O sobrinho do empresário, Victor Amaral, 14 anos, concorda. Os dedos frenéticos no iPhone parecem ter um motivo: ;É muita informação disponível;, conta. O pai impõe limites e não deixa usar os aparelhos na hora das refeições. ;Acho ruim quando a pessoa tenta falar ao telefone e comigo ao mesmo tempo porque não dá para entender nada. Mas não acho falta de educação;, opina. A culpa dos exageros? Para o estudante, é tarefa dos pais ensinar. ;Mas, se o colégio puder ajudar, melhor ainda.;
A culpa
Quanto a isso, as opiniões se dividem. Uma pesquisa encomendada pela Intel com 2 mil adultos norte-americanos mostra que 96% dos professores dizem que são os pais que devem ensinar a seus filhos e 64% dos pais dizem que as escolas devem oferecer aulas sobre o uso correto da tecnologia. A especialista em marketing pessoal Licia Egger comenta que esse é um problema recente e que, por isso, famílias e colégios não sabem como resolver.

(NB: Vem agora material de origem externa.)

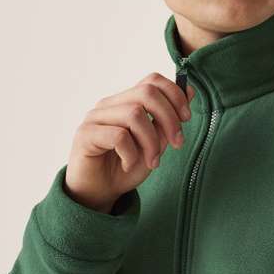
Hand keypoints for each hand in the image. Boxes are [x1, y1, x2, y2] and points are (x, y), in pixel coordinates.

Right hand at [64, 72, 194, 212]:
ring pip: (134, 114)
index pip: (152, 80)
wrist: (99, 193)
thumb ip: (168, 120)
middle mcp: (110, 104)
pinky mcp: (85, 134)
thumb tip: (189, 91)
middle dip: (169, 118)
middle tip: (177, 143)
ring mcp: (95, 117)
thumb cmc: (126, 166)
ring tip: (152, 162)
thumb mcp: (156, 143)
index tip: (186, 118)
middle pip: (147, 92)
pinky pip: (118, 136)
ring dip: (151, 142)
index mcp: (127, 102)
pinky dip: (131, 154)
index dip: (175, 94)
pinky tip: (128, 165)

;O ideal é que empresas, escolas e pais não temam colocar regulamentos ao usar o aparelho. Isso não significa perder liberdade, apenas colocar regras que facilitem;, diz Egger. A consultora Gabriela Faula acrescenta que, se as crianças forem bem instruídas em casa, terão a atitude correta na escola.
O responsável pela disciplina escolar do colégio Marista em Brasília, Vinícius Glauco, diz que a escola faz uma orientação no início do ano letivo. Caso o aluno utilize o celular de maneira inadequada dentro de sala de aula, recebe advertência escrita para os pais. E, em caso de reincidência, pode ser suspenso. ;O uso do aparelho dentro de sala de aula tira a atenção do aluno e o prejudica pedagogicamente. Mas antes e depois das aulas é permitido, desde que não viole o princípio de não incomodar os demais;, afirma. Escutar música alta nos corredores, por exemplo, é proibido.
``Durante conversas, só uso o celular se for algo importante. Me incomodo quando as outras pessoas atendem o telefone enquanto conversam comigo``
Sávio Kzam, 36 anos, empresário
Exemplos mal-educados
; Digitar mensagens e e-mail ou brincar com jogos enquanto estiver conversando com outra(s) pessoa(s), ou mesmo se estiver participando da interação, sem conversar de fato;
; Interromper uma conversa para atender uma ligação ou responder uma mensagem que não seja realmente importante e, pior ainda, demorar-se e deixar a outra pessoa esperando;
; Jogar ou escutar música com som ambiente, e não fone de ouvido. Independente se estiver com volume baixo, invade o espaço do próximo,
que não optou por escutar aquilo. Isso ocorre muito em lugares como aeroportos, aviões, elevadores, transportes públicos e salas de espera. Até mesmo quando usar fone de ouvido, devemos nos atentar ao volume do som.
*Fonte: Gabriela Faula, consulta de imagem
O poder das conversas alheias
Os pesquisadores da Universidade Cornell, em Nova York (EUA), chamaram participantes para um jogo que exigia atenção e concentração. Aqueles que estavam na presença de uma conversa entre duas pessoas tiveram melhor desempenho em relação aos que ficavam ao lado de alguém falando ao celular. O estudo concluiu que o cérebro, involuntariamente, tenta completar o que o interlocutor telefônico da pessoa ao nosso lado está dizendo. Enquanto as informações fizerem sentido, a conversa puxará nossa concentração.